Dados do quarto trimestre de 2021 apontam que alta foi suficiente para terminar o ano com saldo positivo

  • Por Jovem Pan
  • 19/01/2022 12h11
Cristiano Souza/Google Maps avenida-paulista Avenida Paulista é um importante centro financeiro do Brasil

O mercado imobiliário corporativo teve uma grande recuperação em São Paulo e no Rio de Janeiro entre os meses de outubro e dezembro de 2021, de acordo com uma pesquisa realizada pela empresa Buildings, especializada no setor. Segundo os dados da Buildings, o mercado teve absorção líquida positiva de 75 mil m² em São Paulo – o dado indica crescimento ou retração trimestre a trimestre.
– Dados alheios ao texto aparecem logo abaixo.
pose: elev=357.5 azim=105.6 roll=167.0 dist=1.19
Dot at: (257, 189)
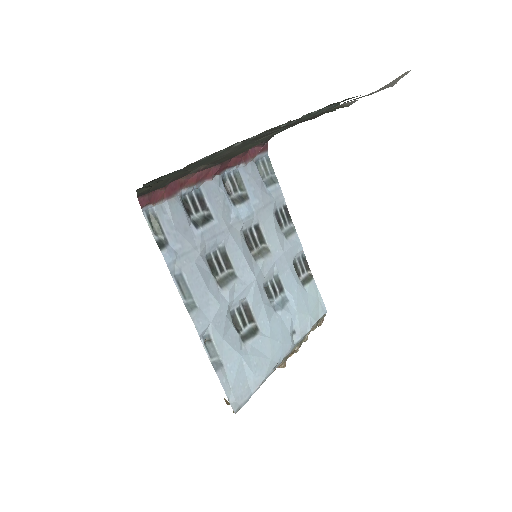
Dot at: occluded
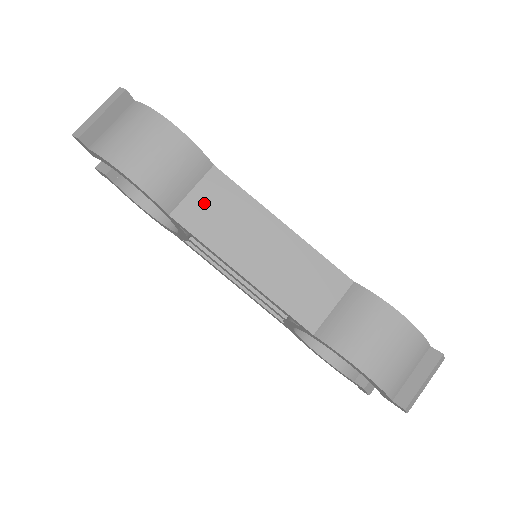
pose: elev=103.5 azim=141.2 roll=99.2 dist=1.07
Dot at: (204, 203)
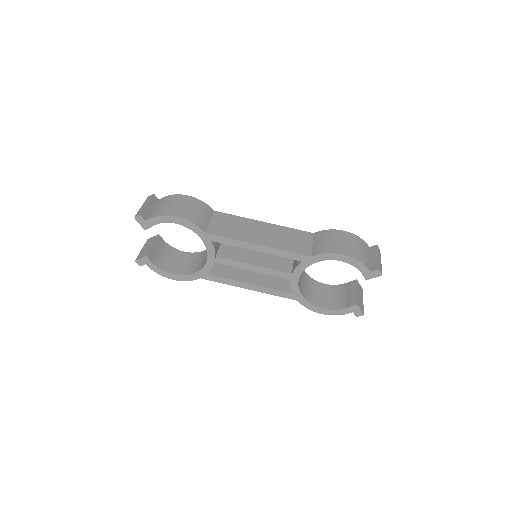
Dot at: (219, 224)
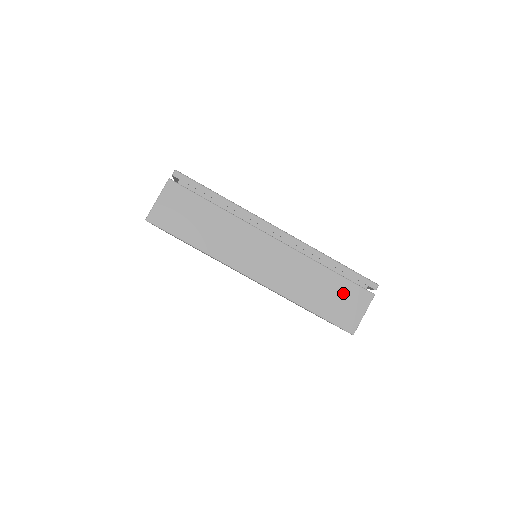
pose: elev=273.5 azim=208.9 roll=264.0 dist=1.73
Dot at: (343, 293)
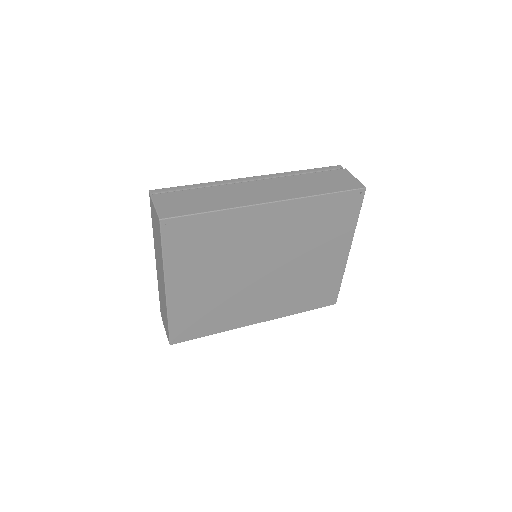
Dot at: (330, 177)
No terceiro trimestre, a variação positiva havia sido de 15 mil m², interrompendo uma sequência de quatro quedas consecutivas iniciada no segundo trimestre de 2020, quando os números do coronavírus começaram a crescer no Brasil. Outro dado importante é a taxa de vacância, que caiu de 23,05% para 21,55% do terceiro para o quarto trimestre de 2021 – a taxa tinha aumentado nos três anteriores.
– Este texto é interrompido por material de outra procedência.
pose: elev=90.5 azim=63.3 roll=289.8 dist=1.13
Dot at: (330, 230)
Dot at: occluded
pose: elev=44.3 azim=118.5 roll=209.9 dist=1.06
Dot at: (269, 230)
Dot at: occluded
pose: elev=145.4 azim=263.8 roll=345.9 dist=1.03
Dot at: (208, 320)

No Rio de Janeiro, os números também foram positivos. A absorção líquida foi de 45 mil m² no quarto trimestre de 2021, a maior desde o terceiro de 2019, quando o número foi de 48 mil m². Assim como em São Paulo, o terceiro trimestre já havia começado uma recuperação, mas interrompendo uma série menor de quedas, que vinha desde o último trimestre de 2020. A taxa de vacância também sofreu redução de 41,36% para 39,96% e, apesar de pequena, demonstra uma melhora. A taxa havia crescido nos primeiros e segundos trimestres e se mantido praticamente estável no terceiro. “Os números do quarto trimestre confirmam nossa expectativa que o pior, em termos de devolução de espaços e entregas de novos edifícios, já havia passado. A recuperação no mercado de escritórios em São Paulo pode acontecer de forma rápida, dependendo muito mais de fatores econômicos de que de alguma questão específica de mercado imobiliário”, analisa Fernando Didziakas, sócio diretor da Buildings.